Indications & Dosage
- bleeding prophylaxis
- hemophilia A
- hemophilia B
NOTE: Marstacimab is designated as an orphan drug by the FDA for this indication.
Subcutaneous dosage
Adults weighing 50 kg or more:
300 mg subcutaneously as a single dose, then 150 mg subcutaneously once weekly starting 1 week after the loading dose. Consider increasing the dose to 300 mg subcutaneously once weekly when control of bleeding events is determined to be inadequate.71406
Adults weighing less than 50 kg:
300 mg subcutaneously as a single dose, then 150 mg subcutaneously once weekly starting 1 week after the loading dose.71406
Children and Adolescents 12 to 17 years weighing 50 kg or more:
300 mg subcutaneously as a single dose, then 150 mg subcutaneously once weekly starting 1 week after the loading dose. Consider increasing the dose to 300 mg subcutaneously once weekly when control of bleeding events is determined to be inadequate.71406
Children and Adolescents 12 to 17 years weighing less than 50 kg:
300 mg subcutaneously as a single dose, then 150 mg subcutaneously once weekly starting 1 week after the loading dose.71406
Maximum Dosage Limits:
•Adults
Weighing 50 kg or more: 300 mg/week subcutaneously.
Weighing less than 50 kg: 300 mg loading dose and 150 mg/week subcutaneously.
•Geriatric
Weighing 50 kg or more: 300 mg/week subcutaneously.
Weighing less than 50 kg: 300 mg loading dose and 150 mg/week subcutaneously.
•Adolescents
Weighing 50 kg or more: 300 mg/week subcutaneously.
Weighing less than 50 kg: 300 mg loading dose and 150 mg/week subcutaneously.
•Children
12 years weighing 50 kg or more: 300 mg/week subcutaneously.
12 years weighing less than 50 kg: 300 mg loading dose and 150 mg/week subcutaneously.
1 to 11 years: Safety and efficacy have not been established.
•Infants
Safety and efficacy have not been established.
•Neonates
Safety and efficacy have not been established.
Patients with Hepatic Impairment Dosing
Specific guidelines for dosage adjustments in hepatic impairment are not available; it appears that no dosage adjustments are needed.
Patients with Renal Impairment Dosing
Specific guidelines for dosage adjustments in renal impairment are not available; it appears that no dosage adjustments are needed.
Precautions
- breast-feeding
- people who may become pregnant
- planned procedure
- pregnancy
- reproductive risk
- sepsis
- trauma
Pregnancy
Based on its mechanism of action, marstacimab may cause fetal harm when administered during pregnancy. There are no available data on marstacimab use during pregnancy to evaluate for a drug-associated risk of major birth defects, miscarriage, or other adverse maternal or fetal outcomes. Female animal reproduction studies have not been conducted with marstacimab.
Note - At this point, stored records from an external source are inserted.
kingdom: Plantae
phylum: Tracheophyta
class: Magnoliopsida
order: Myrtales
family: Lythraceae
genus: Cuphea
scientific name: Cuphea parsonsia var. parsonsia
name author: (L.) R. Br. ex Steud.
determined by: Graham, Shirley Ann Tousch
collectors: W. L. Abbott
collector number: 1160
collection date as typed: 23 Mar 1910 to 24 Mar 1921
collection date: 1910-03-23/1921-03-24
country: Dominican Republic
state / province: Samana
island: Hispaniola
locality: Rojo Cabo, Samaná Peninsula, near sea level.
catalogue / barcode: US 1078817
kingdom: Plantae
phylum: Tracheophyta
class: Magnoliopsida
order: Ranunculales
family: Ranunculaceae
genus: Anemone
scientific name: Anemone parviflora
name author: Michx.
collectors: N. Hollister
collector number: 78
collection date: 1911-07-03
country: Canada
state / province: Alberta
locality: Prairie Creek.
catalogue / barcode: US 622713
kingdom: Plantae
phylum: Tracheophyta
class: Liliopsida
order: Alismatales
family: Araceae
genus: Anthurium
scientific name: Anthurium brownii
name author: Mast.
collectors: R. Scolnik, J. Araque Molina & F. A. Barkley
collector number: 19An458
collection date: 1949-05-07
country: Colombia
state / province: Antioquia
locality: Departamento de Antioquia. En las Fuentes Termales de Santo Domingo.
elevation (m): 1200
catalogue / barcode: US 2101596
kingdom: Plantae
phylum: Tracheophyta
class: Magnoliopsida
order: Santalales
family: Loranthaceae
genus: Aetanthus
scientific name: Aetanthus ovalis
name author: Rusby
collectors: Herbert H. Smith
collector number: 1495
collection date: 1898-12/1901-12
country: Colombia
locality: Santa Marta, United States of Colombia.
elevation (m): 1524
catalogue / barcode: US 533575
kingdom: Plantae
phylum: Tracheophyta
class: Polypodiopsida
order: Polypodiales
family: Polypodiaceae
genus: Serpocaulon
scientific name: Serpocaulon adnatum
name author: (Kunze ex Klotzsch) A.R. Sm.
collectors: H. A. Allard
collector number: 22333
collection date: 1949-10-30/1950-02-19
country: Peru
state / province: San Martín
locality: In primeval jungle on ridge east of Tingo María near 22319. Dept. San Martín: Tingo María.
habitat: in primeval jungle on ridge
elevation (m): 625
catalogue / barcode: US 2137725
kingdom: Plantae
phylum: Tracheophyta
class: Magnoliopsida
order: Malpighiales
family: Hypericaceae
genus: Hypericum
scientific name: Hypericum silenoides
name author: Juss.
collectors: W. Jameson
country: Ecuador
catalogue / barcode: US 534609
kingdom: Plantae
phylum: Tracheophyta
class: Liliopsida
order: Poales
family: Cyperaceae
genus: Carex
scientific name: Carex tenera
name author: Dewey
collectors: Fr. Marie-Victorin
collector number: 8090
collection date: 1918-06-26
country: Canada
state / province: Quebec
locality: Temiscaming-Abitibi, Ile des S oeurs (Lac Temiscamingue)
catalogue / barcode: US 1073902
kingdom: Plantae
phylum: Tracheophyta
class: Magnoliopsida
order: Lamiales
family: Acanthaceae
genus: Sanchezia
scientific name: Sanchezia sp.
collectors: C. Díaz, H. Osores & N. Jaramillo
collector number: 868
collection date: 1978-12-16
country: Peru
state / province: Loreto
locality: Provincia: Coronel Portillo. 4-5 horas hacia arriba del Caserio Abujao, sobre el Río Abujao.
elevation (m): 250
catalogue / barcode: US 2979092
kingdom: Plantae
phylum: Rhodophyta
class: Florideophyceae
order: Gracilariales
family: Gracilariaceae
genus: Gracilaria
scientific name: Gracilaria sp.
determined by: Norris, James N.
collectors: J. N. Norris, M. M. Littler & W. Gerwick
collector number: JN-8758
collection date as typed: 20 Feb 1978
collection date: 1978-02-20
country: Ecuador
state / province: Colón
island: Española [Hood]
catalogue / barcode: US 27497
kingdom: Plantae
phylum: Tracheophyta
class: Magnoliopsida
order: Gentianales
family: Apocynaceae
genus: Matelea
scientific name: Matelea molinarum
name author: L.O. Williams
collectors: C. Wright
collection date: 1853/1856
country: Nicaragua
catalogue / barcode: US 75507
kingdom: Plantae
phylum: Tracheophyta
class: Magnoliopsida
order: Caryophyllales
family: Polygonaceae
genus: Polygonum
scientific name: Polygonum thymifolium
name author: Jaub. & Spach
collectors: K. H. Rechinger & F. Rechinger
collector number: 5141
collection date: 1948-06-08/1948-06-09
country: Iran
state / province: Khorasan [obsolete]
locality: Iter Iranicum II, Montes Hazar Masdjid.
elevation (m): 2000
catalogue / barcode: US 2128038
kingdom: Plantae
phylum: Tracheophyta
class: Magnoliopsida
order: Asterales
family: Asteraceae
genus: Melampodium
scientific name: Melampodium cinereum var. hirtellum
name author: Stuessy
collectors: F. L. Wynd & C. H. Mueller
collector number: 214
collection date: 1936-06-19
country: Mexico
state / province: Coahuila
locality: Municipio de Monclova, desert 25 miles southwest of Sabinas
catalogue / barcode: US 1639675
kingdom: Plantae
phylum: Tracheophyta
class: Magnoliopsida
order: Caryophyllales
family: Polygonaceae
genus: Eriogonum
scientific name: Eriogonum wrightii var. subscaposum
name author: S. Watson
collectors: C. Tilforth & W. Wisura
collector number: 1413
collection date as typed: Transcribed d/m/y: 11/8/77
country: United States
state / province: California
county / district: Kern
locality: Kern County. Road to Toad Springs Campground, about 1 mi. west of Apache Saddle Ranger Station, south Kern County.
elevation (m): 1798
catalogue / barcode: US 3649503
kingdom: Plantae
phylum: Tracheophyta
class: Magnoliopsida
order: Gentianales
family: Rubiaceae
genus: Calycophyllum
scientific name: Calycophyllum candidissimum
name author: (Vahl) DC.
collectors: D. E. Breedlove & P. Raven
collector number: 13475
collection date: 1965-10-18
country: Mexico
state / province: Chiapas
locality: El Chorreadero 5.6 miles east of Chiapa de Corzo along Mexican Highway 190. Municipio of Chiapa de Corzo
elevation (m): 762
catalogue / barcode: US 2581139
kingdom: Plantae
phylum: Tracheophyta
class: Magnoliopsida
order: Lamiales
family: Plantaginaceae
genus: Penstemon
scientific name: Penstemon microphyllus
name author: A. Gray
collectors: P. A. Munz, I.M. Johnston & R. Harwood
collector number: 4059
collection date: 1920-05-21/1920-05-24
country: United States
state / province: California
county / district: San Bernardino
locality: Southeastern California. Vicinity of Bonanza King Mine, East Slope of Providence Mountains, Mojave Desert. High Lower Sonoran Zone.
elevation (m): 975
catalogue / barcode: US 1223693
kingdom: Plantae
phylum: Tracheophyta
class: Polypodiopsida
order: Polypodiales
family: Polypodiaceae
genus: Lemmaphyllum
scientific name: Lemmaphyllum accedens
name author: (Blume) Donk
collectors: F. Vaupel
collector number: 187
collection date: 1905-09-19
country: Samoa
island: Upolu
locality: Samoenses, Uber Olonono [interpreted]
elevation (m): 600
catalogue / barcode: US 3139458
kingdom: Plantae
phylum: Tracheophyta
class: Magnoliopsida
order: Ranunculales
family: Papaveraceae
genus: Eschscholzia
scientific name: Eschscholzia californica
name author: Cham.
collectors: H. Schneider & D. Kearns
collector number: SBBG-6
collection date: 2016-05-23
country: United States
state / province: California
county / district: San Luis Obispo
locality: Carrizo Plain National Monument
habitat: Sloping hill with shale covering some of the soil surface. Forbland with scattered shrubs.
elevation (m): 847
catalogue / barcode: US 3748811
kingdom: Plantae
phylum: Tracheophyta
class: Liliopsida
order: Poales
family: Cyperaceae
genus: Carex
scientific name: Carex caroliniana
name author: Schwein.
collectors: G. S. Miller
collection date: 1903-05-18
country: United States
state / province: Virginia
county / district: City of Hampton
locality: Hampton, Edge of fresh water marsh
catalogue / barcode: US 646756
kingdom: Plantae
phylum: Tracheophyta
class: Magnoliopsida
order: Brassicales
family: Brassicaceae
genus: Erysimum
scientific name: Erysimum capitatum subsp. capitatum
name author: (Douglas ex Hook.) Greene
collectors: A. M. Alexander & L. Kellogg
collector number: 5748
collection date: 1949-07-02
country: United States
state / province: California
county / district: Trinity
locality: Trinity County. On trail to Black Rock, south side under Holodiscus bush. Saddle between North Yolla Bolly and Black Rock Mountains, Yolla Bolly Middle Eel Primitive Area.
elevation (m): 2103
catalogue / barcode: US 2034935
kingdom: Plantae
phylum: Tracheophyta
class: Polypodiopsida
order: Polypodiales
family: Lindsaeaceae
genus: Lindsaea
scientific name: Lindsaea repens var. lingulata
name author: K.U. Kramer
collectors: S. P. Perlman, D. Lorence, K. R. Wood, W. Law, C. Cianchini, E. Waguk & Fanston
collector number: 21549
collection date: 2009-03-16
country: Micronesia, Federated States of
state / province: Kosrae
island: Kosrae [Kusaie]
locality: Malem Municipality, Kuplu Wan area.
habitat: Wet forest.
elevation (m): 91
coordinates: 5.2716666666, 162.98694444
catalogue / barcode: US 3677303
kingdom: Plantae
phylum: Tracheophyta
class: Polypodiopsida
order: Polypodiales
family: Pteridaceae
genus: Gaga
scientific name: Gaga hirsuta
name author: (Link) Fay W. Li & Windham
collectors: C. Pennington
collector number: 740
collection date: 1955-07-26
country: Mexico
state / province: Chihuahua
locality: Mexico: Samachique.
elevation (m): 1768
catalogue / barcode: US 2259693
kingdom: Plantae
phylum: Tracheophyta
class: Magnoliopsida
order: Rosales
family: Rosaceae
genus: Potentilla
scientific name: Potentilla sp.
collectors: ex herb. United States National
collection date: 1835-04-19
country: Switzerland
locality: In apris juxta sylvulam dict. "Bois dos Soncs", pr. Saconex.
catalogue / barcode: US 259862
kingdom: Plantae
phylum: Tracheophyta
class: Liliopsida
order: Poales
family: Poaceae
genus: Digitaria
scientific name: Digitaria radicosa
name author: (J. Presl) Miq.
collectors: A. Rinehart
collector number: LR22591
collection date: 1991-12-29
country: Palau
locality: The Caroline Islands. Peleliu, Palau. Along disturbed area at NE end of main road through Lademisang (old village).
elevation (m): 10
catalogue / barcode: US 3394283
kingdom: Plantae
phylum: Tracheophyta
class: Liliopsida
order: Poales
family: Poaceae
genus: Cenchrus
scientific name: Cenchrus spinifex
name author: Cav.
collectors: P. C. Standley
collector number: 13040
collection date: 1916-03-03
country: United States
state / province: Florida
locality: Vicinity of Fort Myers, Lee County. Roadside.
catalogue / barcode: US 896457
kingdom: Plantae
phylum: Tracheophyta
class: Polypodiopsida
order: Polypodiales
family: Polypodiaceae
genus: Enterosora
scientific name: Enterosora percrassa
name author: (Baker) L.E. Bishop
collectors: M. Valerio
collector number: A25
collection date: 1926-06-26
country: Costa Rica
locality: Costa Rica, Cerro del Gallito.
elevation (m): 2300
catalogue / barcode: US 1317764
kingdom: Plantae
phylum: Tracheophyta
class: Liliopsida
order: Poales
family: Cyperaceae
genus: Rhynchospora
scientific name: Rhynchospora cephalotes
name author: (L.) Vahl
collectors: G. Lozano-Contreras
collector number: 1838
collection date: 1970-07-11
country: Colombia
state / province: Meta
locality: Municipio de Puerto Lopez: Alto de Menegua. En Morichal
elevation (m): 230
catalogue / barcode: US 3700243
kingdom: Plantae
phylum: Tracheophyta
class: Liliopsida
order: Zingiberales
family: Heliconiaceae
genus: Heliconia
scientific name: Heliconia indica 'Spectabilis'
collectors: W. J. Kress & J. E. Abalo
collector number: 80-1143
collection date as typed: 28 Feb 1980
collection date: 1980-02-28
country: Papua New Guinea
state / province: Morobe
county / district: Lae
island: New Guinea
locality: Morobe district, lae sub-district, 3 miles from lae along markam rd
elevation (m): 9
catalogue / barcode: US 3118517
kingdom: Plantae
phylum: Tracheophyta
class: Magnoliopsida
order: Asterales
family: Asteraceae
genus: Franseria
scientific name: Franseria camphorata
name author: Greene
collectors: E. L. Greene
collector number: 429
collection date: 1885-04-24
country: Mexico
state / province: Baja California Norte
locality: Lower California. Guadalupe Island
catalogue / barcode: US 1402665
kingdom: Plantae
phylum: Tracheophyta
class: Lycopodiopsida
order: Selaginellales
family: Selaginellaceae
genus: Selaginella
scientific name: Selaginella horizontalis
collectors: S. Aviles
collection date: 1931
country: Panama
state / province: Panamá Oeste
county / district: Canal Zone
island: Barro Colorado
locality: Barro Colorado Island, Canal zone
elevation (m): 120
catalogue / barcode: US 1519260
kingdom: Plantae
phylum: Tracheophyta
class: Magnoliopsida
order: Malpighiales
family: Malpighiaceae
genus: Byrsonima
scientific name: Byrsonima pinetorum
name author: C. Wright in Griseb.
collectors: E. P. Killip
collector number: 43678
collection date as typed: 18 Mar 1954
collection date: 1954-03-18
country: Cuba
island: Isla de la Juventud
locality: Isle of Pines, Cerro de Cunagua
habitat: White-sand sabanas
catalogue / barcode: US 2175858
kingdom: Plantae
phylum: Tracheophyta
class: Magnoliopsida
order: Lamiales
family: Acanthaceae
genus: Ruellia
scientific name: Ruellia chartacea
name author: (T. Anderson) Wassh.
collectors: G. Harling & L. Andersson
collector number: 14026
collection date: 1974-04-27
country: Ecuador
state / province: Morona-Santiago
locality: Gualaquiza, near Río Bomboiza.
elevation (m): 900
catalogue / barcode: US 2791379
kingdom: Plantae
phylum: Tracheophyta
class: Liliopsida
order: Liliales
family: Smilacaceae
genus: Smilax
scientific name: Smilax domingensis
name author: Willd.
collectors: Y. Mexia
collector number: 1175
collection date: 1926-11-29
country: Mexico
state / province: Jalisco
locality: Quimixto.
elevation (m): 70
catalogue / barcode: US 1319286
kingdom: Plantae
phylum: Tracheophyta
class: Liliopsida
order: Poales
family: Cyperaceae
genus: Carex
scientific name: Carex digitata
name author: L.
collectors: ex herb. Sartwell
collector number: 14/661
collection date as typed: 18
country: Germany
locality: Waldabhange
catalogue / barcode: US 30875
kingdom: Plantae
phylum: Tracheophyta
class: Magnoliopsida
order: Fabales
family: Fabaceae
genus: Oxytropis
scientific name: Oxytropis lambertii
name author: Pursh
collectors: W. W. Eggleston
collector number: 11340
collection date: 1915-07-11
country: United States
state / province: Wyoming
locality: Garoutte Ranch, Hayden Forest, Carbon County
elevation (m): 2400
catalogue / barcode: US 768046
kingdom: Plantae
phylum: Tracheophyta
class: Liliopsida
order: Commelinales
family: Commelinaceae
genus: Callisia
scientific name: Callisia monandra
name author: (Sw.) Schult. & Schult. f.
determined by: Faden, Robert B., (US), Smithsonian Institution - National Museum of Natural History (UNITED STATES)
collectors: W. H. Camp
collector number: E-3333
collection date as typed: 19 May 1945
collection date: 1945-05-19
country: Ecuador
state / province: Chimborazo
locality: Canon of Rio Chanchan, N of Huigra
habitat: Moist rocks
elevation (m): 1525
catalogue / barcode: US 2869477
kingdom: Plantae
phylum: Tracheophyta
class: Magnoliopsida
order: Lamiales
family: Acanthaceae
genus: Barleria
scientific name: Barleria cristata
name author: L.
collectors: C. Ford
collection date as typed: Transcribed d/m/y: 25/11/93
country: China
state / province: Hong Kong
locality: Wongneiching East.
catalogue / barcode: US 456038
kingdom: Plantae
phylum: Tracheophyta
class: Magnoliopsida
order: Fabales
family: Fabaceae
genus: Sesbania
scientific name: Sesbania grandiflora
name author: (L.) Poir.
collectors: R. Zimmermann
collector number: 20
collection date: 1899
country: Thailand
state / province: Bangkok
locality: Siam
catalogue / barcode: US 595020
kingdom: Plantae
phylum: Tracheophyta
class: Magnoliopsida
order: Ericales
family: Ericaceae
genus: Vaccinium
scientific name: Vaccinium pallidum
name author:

Although there are no data on marstacimab, monoclonal antibodies can be actively transported across the placenta and marstacimab may cause fetal harm.71406
Lactation
Use marstacimab with caution during breast-feeding. There are no data on the presence of marstacimab in human milk, its effects on the breast-fed child, or its effects on milk production. Consider the benefits of breast-feeding, the patient’s clinical need for treatment, and any potential adverse effects on the breast-fed child from the medication or from the underlying maternal medical condition. Endogenous maternal immunoglobulin G (IgG) and monoclonal antibodies are known to be present in human milk. The effects of local gastrointestinal exposure and limited systemic exposure in the breast-fed child to marstacimab are unknown.71406
Interactions
There are no drug interactions associated with Marstacimab products.
Adverse Reactions
- antibody formation
- headache
- injection site reaction
- pruritus
- thromboembolism
- urticaria
Monitoring Parameters
- clotting inhibitor titers
Classifications
- Blood and Blood Forming Organs
- Antihemorrhagics
- Hemostatics
- Monoclonal Antibodies for Bleeding Disorders
- Monoclonal Antibodies Targeting Tissue Factor Pathway Inhibitor (TFPI)
- Monoclonal Antibodies for Bleeding Disorders
- Hemostatics
- Antihemorrhagics
References
71406.Hympavzi (marstacimab-hncq) injection package insert. New York, NY: Pfizer Inc.; 2024 Oct.